Genetically Optimized Neuro-Fuzzy IPFC for Damping Modal Oscillations of Power Systems

An integrated approach of the radial basis function neural network (RBFNN) and Takagi-Sugeno (TS) fuzzy scheme with genetic optimization of their parameters has been developed in this paper to design intelligent adaptive controllers for improving the transient stability performance of power system. At the outset this concept is applied to a simple device such as the thyristor controlled series capacitor (TCSC) connected in a single-machine infinite bus power system and is then extended to the interline power flow controller (IPFC) connected in a multimachine power system. The RBFNN uses single neuron architecture and its parameters are dynamically updated in an online fashion with the TS-fuzzy scheme designed with only four rules and triangular membership function. The rules of the TS-fuzzy scheme are derived from the real or reactive power error and their derivatives either at the TCSC or IPFC buses depending on the device. Further, to implement this combined scheme only one coefficient in the TS-fuzzy rules needs to be optimized.
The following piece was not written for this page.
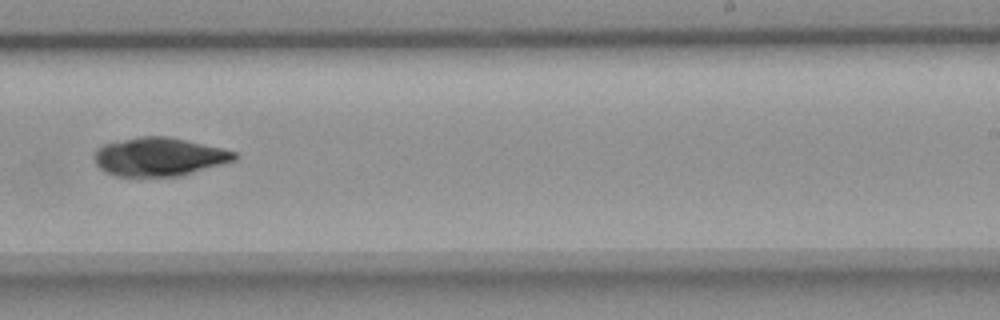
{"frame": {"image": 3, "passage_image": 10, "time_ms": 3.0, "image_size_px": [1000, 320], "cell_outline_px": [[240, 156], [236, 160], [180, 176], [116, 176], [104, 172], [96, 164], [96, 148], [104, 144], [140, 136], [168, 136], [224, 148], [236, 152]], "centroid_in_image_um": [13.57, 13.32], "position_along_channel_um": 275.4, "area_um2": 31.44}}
The optimization of this coefficient, as well as the coefficient for auxiliary signal generation, is performed through genetic algorithm. The performance of the new controller is evaluated both in single-machine and multimachine power systems subjected to various transient disturbances. The new genetic-neuro-fuzzy control scheme exhibits a superior damping performance as well as a greater critical clearing time in comparison to the existing PI as well as RBFNN controller with updating of its parameters through the extended Kalman filter (EKF).